Lloyds chief executive Antonio Horta-Osorio is expected to use a strategic review announcement on Tuesday to unveil a new three-year plan — which will include job losses and branch closures.
Bosses at the bank — in which the taxpayer has a 24 per cent stake — say demand for high-street banking has slipped in the past few years.
But workers’ unions suggested yesterday that news of the job losses could unsettle the bank’s newly recovered stability.
A Unite spokesman said: “We would urge financial regulators to investigate how potentially market-sensitive information about Lloyds Bank has repeatedly found its way into the public domain.
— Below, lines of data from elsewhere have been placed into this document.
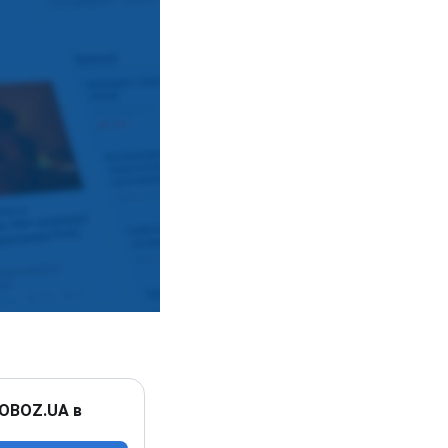
 OBOZ.UA в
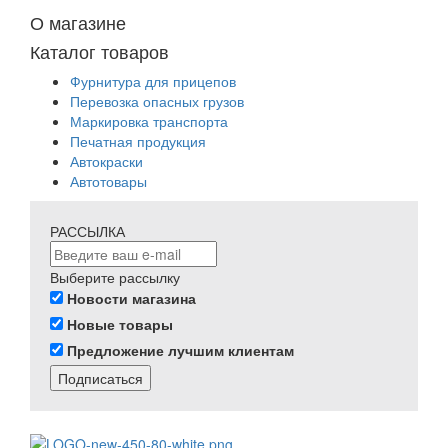
О магазине
Каталог товаров
Фурнитура для прицепов
Перевозка опасных грузов
Маркировка транспорта
Печатная продукция
Автокраски
Автотовары
РАССЫЛКА
Выберите рассылку
Новости магазина
Новые товары
Предложение лучшим клиентам
Подписаться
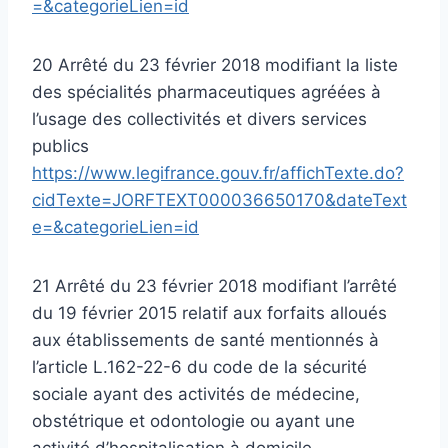
=&categorieLien=id
20 Arrêté du 23 février 2018 modifiant la liste
des spécialités pharmaceutiques agréées à
l’usage des collectivités et divers services
publics
https://www.legifrance.gouv.fr/affichTexte.do?
cidTexte=JORFTEXT000036650170&dateText
e=&categorieLien=id
21 Arrêté du 23 février 2018 modifiant l’arrêté
du 19 février 2015 relatif aux forfaits alloués
aux établissements de santé mentionnés à
l’article L.162-22-6 du code de la sécurité
sociale ayant des activités de médecine,
obstétrique et odontologie ou ayant une
activité d’hospitalisation à domicile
“Leaks and speculation about the future of thousands of staff is a reprehensible way to treat customers and a dedicated workforce who have worked hard to get Lloyds back on track.”
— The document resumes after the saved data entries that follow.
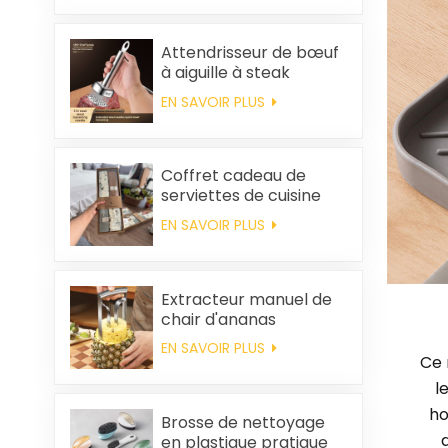
popcorn portable
Attendrisseur de bœuf
à aiguille à steak
EN SAVOIR PLUS
Coffret cadeau de
serviettes de cuisine
carrées et chiffons en
EN SAVOIR PLUS
coton personnalisés,
souvenirs de mariage
et produits d'entretien
ménager
Extracteur manuel de
chair d'ananas
EN SAVOIR PLUS
Ce 
l
ho
Brosse de nettoyage
en plastique pratique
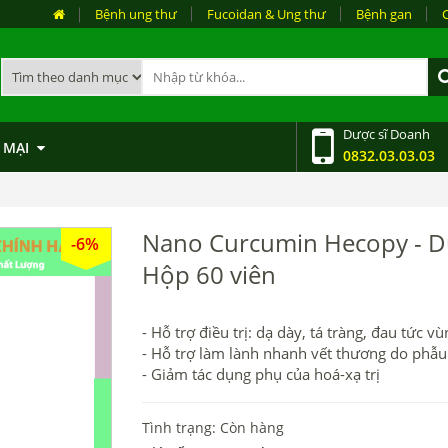
Bệnh ung thư
Fucoidan & Ung thư
Bệnh gan
Dược sĩ Doanh
 MẠI
0832.03.03.03
Nano Curcumin Hecopy - Dù
-6%
Hộp 60 viên
- Hỗ trợ điều trị: dạ dày, tá tràng, đau tức v
- Hỗ trợ làm lành nhanh vết thương do phẫu 
- Giảm tác dụng phụ của hoá-xạ trị
- Phòng và ngừa các bệnh về đường tiêu hóa
Tình trạng: Còn hàng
The bank has already shed 45,000 jobs since the 2008-09 financial crash and its merger with Halifax Bank of Scotland.
And earlier this year it hived off 630 branches through the sell-off of its TSB division.
Affinity, the non-TUC-affiliated union for Lloyds staff, condemned the approach taken by managers.
General secretary Mark Brown said: “It is absolutely scandalous that the constant drip, drip, drip approach to job insecurity, which has been another hallmark of the Horta-Osorio era, is set to continue for a further three years.”
Affinity opened a ballot for action short of strike on Wednesday in protest against cuts to pensions. The union said under new plans the only staff member whose pension will retain a final salary element is Mr Horta-Osorio.